The data =
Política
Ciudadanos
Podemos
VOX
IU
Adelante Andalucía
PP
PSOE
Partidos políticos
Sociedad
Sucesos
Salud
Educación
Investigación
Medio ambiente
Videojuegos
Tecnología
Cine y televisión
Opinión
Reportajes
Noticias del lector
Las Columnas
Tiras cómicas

Work item =
Retype the records in full. Keep every line identical to the original.

Answer to this problem =
Política
Ciudadanos
Podemos
VOX
IU
Adelante Andalucía
PP
PSOE
Partidos políticos
Sociedad
Sucesos
Salud
Educación
Investigación
Medio ambiente
Videojuegos
Tecnología
Cine y televisión
Opinión
Reportajes
Noticias del lector
Las Columnas
Tiras cómicas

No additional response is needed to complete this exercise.